◆ EXERCISE REQUIREMENTS ◆
Write the next part of the forum thread below on randomly pairing mentees with mentors in SAS, starting after its final sentence.

◆ PROVIDED PASSAGE ◆
Instructions here: https://communities.sas.com/t5/SAS-Communities-Library/How-to-create-a-data-step-version-of-your-dat... will show how to turn an existing SAS data set into data step code that can be pasted into a forum code box using the </> icon or attached as text to show exactly what you have and that we can test code against.

Or find posts on the forum with data steps showing data and make one similar.

Hi, 

My apologies - the Excel issue didn't even occur to me.  I have attached SAS datasets now.

Thanks!

Colett

Hello @biglerc,

Here's an outline of a simple algorithm in a DATA step that might work for your problem:

1. Create a hash object H (along with a hash iterator object) containing the mentor dataset (key: mentor ID).
2. Read the first (later: next) observation of the mentee dataset (SET statement), traverse H and write the IDs of mentors satisfying the criteria for the current mentee to an array or another hash object S whose keys are the integers 1, 2, 3, ..., k (if k suitable mentors have been found).
3. Retrieve the mentor ID with key rand('integer',k) from S and write the mentee-mentor pair to the output dataset.
4. Remove the corresponding hash item from H.
5. Clear the array or hash object S.
6. Repeat steps 2 - 5 until the last observation of the mentee dataset has been processed.

There is one potential issue with this algorithm: Suppose that close to the end of the mentee dataset there is a mentee X with only a few suitable mentors. It might happen (with a probability depending on the data) that these few mentors have already been selected for other mentees so that no suitable mentor is left when it's mentee X's turn (k=0). To mitigate this problem one could determine the number m of suitable mentors for each mentee in a preliminary step and sort the mentee dataset by m. But even this approach does not guarantee that the maximum possible number of mentees will be assigned a mentor. Techniques to cope with this contingency range from simple repetitions of the randomization (with different random seeds) to advanced combinatorial optimization using SAS/OR procedures (e.g. PROC CLP?).

Thank you so much!  I am afraid hashes are way over my head.  😞  But thank you for your reply!!

---

@biglerc wrote:

I am afraid hashes are way over my head.  😞

---

The hash object comes with a learning curve, but it's a worthwhile addition to the toolkit of every experienced DATA step programmer. There are great textbooks about it available.

◆ EXCERPTED RECORDS ◆
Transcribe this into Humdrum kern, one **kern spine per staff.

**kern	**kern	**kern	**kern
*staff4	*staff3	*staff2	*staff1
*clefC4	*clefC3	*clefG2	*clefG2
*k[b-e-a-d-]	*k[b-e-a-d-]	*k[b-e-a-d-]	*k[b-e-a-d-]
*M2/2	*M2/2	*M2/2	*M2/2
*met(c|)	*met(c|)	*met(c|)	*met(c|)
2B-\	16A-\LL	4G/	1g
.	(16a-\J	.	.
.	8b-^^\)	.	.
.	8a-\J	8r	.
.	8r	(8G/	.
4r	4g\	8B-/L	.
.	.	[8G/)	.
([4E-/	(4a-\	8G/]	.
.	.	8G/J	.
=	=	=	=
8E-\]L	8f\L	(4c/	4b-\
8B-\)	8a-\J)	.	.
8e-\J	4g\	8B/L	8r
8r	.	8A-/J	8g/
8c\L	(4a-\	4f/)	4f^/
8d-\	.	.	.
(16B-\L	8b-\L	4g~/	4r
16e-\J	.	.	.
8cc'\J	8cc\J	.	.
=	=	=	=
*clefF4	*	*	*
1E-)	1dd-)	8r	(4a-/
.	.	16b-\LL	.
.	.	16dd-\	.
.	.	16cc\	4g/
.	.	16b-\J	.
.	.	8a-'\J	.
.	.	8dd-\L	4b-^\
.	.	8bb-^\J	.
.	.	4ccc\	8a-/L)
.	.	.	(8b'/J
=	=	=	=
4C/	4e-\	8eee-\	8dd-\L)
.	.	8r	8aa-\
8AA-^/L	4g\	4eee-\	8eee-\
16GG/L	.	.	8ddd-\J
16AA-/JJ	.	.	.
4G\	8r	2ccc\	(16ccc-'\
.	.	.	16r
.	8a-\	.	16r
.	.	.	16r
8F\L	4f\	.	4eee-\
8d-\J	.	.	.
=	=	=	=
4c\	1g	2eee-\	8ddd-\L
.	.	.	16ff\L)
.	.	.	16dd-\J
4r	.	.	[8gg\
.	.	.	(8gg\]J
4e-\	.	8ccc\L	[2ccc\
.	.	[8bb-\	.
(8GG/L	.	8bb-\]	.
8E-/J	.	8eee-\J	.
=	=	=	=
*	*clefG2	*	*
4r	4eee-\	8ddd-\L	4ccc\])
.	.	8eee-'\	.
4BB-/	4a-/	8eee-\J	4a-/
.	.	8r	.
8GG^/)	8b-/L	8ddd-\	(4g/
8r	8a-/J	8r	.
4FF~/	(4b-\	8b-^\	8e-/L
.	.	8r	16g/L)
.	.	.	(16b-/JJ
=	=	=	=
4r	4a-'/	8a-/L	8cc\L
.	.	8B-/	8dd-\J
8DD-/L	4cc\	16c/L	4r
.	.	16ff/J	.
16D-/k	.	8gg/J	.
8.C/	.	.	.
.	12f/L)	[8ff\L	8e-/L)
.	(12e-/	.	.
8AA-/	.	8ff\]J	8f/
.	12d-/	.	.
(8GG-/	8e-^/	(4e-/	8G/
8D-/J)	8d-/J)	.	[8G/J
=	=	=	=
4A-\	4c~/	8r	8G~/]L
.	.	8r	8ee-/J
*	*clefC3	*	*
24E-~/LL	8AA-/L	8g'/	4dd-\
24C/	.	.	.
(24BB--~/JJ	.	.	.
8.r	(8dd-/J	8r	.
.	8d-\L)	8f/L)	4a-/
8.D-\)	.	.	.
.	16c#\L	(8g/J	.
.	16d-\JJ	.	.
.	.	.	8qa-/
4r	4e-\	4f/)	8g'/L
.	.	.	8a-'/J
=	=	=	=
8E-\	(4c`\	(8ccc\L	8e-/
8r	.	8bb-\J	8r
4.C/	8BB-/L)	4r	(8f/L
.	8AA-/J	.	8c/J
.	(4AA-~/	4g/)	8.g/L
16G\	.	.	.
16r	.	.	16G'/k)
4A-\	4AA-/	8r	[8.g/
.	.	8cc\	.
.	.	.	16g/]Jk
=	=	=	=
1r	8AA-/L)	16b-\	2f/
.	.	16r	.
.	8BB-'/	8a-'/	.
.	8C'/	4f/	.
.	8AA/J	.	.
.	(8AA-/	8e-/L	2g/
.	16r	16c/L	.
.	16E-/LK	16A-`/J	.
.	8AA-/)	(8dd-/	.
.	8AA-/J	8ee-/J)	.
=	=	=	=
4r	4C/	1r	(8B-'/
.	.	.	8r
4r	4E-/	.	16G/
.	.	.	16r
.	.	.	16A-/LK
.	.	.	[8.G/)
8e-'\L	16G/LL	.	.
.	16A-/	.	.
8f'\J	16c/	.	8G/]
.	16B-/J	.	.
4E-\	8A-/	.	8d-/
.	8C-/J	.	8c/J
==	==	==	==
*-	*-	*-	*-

◆ TASK OUTPUT ◆
Here's an implementation of the plan (in its simplest form) I outlined in my previous post:

data want(drop=k);
call streaminit(27182818);
if _n_=1 then do;
  if 0 then set mentor;
  dcl hash h(dataset: 'mentor');
  h.definekey('mentor_id');
  h.definedata(all: 'y');
  h.definedone();
  dcl hiter hi('h');
end;
set mentee;
array s[999] $2 _temporary_; /* increase dim. of S or define it as a hash obj. if >999 mentors */
do while(hi.next()=0);
  if .<input(mentee_level,32.)<input(mentor_level,32.) & mentee_subfunc ne mentor_subfunc
  then do;
    k=sum(k,1);
    s[k]=mentor_id;
  end;
end;
if k then do; /* i.e., if at least one suitable mentor has been found */
  h.find(key: s[rand('integer',k)]);
  h.remove();
  call missing(of s[*]);
end;
else do;
  put 'WAR' 'NING: No suitable mentor found for ' mentee_id=;
  call missing(of mentor_:);
end;
run;

It works for your sample data (thanks for providing the datasets!).

The basic structure of this DATA step is:

data want;
set mentee;
... code to randomly select suitable mentor ...
run;

So, dataset WANT is actually a copy of dataset MENTEE with all variables from the MENTOR dataset added: mentor_id, mentor_subfunc and mentor_level contain the data of a randomly selected mentor satisfying the criteria for the respective mentee. They are empty if no suitable mentor was found (e.g., because all suitable mentors were assigned to other mentees in earlier observations).

The code before the set mentee statement

• sets an arbitrary positive random seed (needed to get reproducible results from the RAND function used later)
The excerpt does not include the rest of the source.